A pergunta fica sem resposta, os dois ficam em silêncio durante um tempo. Um dos garotos chuta a bola para fora do campo, ela rola e para aos pés do banco, o jovem permanece de cócoras na mesma posição, enquanto os garotos olham para os dois, Zulefrax se levanta pega a bola e chuta de volta para os garotos, que retornam ao jogo, e retoma a conversa:

– Ah! Achaiad, você é muito jovem, não estava pronto para ficar junto aos humanos. A culpa é minha. Eu devia ter tomado mais cuidado com você, justo você forjado da inocência e da ternura. Os homens são capazes de impregnar e destruir qualquer um com seus sentimentos mundanos.

Por um instante um silêncio se abate sobre os dois, e só se ouve o barulho das crianças e dos transeuntes, um forte vento chega ao parque e nuvens começam a encobrir o céu, sufocando o belo dia.

– Será que é justo Zuzu, ser punido por amar? Será que é pecado ficar com alguém que se ama, não lutamos por isso, não é isto que nós devemos cultivar.

– Amar não é pecada meu amigo, mas descer aos infernos e de lá tirar uma alma condenada é gravíssimo vai contra a ordem. Ainda podemos salva-lo diga onde está a alma da garota, talvez consigamos abrandar sua pena, por favor Achaiad, faremos isto juntos, estarei com você.

Um novo silêncio se abate, as nuvens libertam a luz para que possa tocar novamente o solo, e o forte vento se converte em uma leve brisa. Zulefrax se encontra agora sentado ao lado de Achaiad que permanece na mesma posição sem ao menos desviar seus olhos dos garotos, e mantendo-se assim responde esboçando um leve sorriso:

– Sabe muito bem que não lhe ouviriam meu velho mentor, eles não te levam a sério, não nos levam a sério...

– Não diga uma coisa dessas!

– Nem se eu quisesse poderia devolve-la, ela faz parte de mim agora, fundi nossas essências, e estaremos juntos por toda a eternidade agora, você falhou.

Zulefrax já não estava mais ao lado de Achaiad, estava atrás do banco sentado no chão de cabeça baixa, não respondeu à provocação de seu ex-pupilo. Diante do silêncio, Achaiad pode sentir a tristeza de seu interlocutor, e foi mais fundo em sua percepção chegando a perceber sua real missão:

– Você não veio para me convencer não é Zu?
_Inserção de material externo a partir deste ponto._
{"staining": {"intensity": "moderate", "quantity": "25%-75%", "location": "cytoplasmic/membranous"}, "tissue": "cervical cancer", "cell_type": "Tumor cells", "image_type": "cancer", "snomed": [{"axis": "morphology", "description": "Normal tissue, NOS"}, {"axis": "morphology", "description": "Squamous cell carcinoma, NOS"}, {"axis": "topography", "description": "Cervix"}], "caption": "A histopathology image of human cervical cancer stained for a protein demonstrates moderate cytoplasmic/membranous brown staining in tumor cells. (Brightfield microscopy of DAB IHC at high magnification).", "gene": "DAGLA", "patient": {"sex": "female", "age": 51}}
– Não. E você não veio aqui só para apreciar a paisagem não é? – retruca o anjo se levantando, num misto de hesitação e agonia, se não fosse um anjo poderia até chorar.

– Lá é tão triste e angustiante, é a danação eterna, quero paz.

Neste momento uma forte tempestade desaba do céu, o vento sopra forte, e a bela paisagem ensolarada se converte num instante em um escuro dia de chuva. Todos correm para se proteger deixando o parque sem uma viva alma. Ensopado, Zulefrax contorna o banco e para diante de seu interlocutor, desembainha sua espada crepitando em chamas que ignoram as pesadas águas que caem sobre ela. Ambos estão frente a frente e pela primeira vez Achaiad movimenta-se olhando nos olhos de seu ex-mentor, que transmitiam uma forte hesitação e um desejo de chorar:

– Parece que não fui só eu quem sucumbiu aos sentimentos mundanos Zu. – as palavras ditas por Achaiad sumiam numa voz tremula, que anunciavam o choro, e ele continua, firmando a voz – Os humanos são tão afortunados, “será que existe vida após a morte?” eles sempre se perguntam, e não se decepcionam quando nos...melhor... quando lhes vêem chegando para conduzi-los. E agora eu lhe pergunto meu velho, existe?

Zulefrax segura firme o punho de sua espada e se vira com um golpe certeiro arrancando a cabeça do jovem Achaiad. Enquanto o corpo decapitado se consome em chamas, o anjo responde à pergunta, com a voz quase sumindo:

– Para nós não meu garoto, só para os homens.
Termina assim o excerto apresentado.